- [Fragmento del documento]:
________________

Urge contrarrestar las formas patriarcales de intimidad y complicidad masculina. Ello implica sustituir la pedagogía de la crueldad predominante por una pedagogía inédita de la ternura. Los hombres necesitamos educarnos mejor en el afecto, el apoyo emocional, el cuidado y la empatía. Necesitamos educarnos menos en la fraternidad y más en la «fraternura». La fraternidad que da alas al machismo, a la homofobia y a otras formas de opresión no es en absoluto fraterna. Son prejuicios y discriminaciones disfrazados de fraternidad.
La fraternidad fue uno de los grandes principios de la Revolución francesa, aunque no son pocas las voces que han criticado el carácter excluyente de este ideal. Precursoras del feminismo occidental como Mary Wollstonecraft denunciaron el sesgo patriarcal de la ciudadanía moderna. Incluso entre las facciones más revolucionarias, como los jacobinos de Robespierre, no se dudó en guillotinar a mujeres incómodas y reivindicativas como Olympe de Gouges. No es extraño, en este sentido, que la palabra sororidad, que expresa la hermandad y solidaridad entre mujeres, haya entrado con fuerza en el léxico feminista.
La fraternura de la que hablo es una invitación a abrir las venas de la sensibilidad masculina, tomando prestada la bella metáfora de Eduardo Galeano. Abrirlas no para ver cómo brota la sangre, sino para renovarla. En otras palabras, es una invitación a volar libres de temores y miedos hacia nuevas rutas afectivas. Como dice Toni Morrison: «Si quieres volar, tienes que soltar la mierda que te agobia». Mucha de esa mierda interiorizada acaba traduciéndose en sensibilidades atrofiadas incapaces de reconocer errores, de desnudar miedos y compartir fragilidades.
El problema es el que heteropatriarcado ha hecho muy bien su trabajo. Eso ha llevado a considerar la ternura un atributo propio de lo femenino y de lo emocional, haciéndonos creer que la masculinidad y la ternura se repelen mutuamente. La ternura no tiene nada que ver con lo ñoño, lo cursi y lo sentimentaloide. Como afirma Luis Carlos Restrepo, se trata de una forma de convivencia humana que se opone a la «lógica arrasadora de la guerra» y al discurso «aniquilador de la diferencia». Remite a una experiencia vinculada a la piel, a la sensibilidad corporal, pero también a una forma de relacionarse desde el afecto, la cercanía y el cuidado. Por eso la ternura es un principio ético y político antipatriarcal.

________________

- [Datos para analizar]:
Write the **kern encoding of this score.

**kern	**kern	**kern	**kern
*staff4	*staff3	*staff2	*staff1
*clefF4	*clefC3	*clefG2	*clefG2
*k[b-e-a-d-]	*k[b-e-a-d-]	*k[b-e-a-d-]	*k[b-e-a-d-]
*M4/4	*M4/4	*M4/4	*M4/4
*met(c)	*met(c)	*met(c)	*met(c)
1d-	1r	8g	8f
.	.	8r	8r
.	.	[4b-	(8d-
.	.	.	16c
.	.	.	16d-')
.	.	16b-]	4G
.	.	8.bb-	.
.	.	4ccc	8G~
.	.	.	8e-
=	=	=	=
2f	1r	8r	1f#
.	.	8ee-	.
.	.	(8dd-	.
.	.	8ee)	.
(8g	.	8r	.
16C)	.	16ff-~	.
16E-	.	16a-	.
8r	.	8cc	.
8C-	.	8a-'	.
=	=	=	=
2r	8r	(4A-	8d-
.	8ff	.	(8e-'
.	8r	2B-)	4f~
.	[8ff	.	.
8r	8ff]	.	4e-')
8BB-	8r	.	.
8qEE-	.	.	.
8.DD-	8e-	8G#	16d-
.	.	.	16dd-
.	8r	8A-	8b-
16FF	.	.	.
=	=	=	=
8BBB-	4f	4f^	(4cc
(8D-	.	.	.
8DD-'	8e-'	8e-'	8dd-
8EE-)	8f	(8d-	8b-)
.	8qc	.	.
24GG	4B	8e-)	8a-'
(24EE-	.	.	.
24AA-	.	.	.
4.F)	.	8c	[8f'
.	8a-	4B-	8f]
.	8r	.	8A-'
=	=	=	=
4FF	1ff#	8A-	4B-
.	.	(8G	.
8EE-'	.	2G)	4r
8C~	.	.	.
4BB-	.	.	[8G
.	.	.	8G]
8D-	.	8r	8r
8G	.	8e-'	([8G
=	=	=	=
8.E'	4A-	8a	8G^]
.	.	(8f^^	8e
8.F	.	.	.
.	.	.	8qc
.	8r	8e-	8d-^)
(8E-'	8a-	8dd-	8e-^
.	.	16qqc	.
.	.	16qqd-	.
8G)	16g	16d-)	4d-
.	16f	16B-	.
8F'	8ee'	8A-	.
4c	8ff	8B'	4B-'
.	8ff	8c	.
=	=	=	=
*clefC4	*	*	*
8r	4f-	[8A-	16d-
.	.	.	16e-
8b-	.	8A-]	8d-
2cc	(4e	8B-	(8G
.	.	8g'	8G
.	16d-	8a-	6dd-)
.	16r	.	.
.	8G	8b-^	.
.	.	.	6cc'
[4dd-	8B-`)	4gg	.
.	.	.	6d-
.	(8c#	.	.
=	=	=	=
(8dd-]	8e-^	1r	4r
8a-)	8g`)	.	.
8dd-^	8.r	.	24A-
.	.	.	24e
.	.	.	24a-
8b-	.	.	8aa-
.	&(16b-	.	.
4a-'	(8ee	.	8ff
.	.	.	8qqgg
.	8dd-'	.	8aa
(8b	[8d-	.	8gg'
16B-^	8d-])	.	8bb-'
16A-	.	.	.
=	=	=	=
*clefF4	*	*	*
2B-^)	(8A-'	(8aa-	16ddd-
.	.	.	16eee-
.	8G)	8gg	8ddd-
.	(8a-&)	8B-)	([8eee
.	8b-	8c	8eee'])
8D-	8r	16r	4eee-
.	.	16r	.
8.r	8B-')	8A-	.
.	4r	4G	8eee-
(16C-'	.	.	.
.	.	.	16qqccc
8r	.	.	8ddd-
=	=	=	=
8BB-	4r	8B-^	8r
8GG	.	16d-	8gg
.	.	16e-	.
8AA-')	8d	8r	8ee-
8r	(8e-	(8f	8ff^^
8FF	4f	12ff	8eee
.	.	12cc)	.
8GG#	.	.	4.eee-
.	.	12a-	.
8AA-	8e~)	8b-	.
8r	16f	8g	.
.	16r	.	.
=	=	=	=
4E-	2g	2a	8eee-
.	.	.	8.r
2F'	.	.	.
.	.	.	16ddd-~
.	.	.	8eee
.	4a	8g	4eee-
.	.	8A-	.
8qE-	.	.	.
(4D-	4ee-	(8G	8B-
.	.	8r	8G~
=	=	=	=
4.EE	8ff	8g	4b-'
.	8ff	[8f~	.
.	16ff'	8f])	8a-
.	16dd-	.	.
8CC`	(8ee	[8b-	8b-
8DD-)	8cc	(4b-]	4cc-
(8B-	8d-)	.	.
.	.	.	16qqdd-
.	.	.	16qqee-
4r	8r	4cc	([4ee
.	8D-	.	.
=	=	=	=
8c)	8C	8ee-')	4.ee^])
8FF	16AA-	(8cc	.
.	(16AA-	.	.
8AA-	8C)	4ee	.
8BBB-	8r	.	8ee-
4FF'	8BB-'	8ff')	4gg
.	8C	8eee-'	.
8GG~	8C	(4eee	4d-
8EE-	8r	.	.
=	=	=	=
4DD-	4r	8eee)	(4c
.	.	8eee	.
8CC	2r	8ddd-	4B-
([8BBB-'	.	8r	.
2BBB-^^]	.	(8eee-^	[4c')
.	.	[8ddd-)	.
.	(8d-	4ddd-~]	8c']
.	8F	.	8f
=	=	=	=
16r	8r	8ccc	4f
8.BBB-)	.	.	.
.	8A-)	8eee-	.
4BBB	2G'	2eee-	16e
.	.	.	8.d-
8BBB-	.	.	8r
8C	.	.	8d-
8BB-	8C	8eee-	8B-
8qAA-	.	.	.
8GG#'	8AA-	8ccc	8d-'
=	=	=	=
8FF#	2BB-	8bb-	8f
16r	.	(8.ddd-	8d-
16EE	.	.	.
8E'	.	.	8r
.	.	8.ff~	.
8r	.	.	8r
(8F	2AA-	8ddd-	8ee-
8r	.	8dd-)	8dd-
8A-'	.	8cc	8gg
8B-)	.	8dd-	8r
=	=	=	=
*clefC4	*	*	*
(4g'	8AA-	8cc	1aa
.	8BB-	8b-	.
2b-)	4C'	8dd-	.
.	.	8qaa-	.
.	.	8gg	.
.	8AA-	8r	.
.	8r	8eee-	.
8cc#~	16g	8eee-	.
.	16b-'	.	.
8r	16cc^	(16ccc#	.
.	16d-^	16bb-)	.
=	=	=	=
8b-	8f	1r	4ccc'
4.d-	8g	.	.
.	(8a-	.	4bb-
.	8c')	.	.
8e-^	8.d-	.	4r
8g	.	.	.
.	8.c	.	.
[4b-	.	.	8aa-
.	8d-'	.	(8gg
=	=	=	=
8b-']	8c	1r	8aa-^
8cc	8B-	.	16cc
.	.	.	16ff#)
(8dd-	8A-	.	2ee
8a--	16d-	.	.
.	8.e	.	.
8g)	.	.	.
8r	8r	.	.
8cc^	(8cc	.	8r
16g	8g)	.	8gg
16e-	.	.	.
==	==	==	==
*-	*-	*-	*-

________________

- [Consigna 1]: Resume en dos oraciones el texto sobre la fraternura.
- [Consigna 2]: Reescribe como lista el párrafo del texto sobre la fraternura que empieza con «La fraternidad fue uno de los grandes principios» y conserva sus datos principales.
- [Consigna 3]: Prosigue el texto sobre la fraternura a partir de su última oración.

- [Respuesta 1]: El texto propone sustituir la pedagogía de la crueldad por una pedagogía de la ternura, en la que los hombres se eduquen en el afecto, el cuidado y la empatía y menos en una fraternidad que da alas al machismo y a la homofobia. Sostiene que el heteropatriarcado ha hecho creer que masculinidad y ternura se repelen, cuando la ternura es una forma de relacionarse desde el afecto, la cercanía y el cuidado y, por eso, un principio ético y político antipatriarcal.

- [Respuesta 2]:
- La fraternidad fue uno de los grandes principios de la Revolución francesa, aunque muchas voces han criticado su carácter excluyente.
- Precursoras del feminismo occidental como Mary Wollstonecraft denunciaron el sesgo patriarcal de la ciudadanía moderna.
- Incluso los jacobinos de Robespierre guillotinaron a mujeres incómodas y reivindicativas como Olympe de Gouges.
- Por eso no extraña que la palabra sororidad, que expresa la hermandad y solidaridad entre mujeres, haya entrado con fuerza en el léxico feminista.

- [Respuesta 3]:
No corren buenos tiempos para la ternura en una época de emociones congeladas en la que un solo abrazo puede poner en riesgo la salud. Ahora bien, una vez que las recomendaciones de evitar el contacto estrecho y mantener la distancia física pierdan su vigencia, ¿qué nos espera? ¿Una convivencia en la que la democratización de la ternura será una pauta habitual o tal vez un día a día con un contacto aparentemente renovado pero que seguirá basándose en la misma pedagogía de la crueldad? Estamos poco acostumbrados a la ternura. Apenas disponemos de espacios públicos acogedores donde expresarla. La política electoral se libra en términos de enfrentamiento y estrategia; la universidad, tradicionalmente, ha excluido la ternura a favor de un saber supuestamente neutral desprovisto de emociones; el mercado inculca que solo los más competitivos triunfan; las redes sociales muestran que las personas exitosas son las que más fama acumulan, a menudo de manera egocéntrica y vanidosa. Quizá la cuestión de fondo no sea si los hombres (y las personas en general) podemos permitirnos la ternura en momentos de urgencia, sino si nos la hemos permitido alguna vez.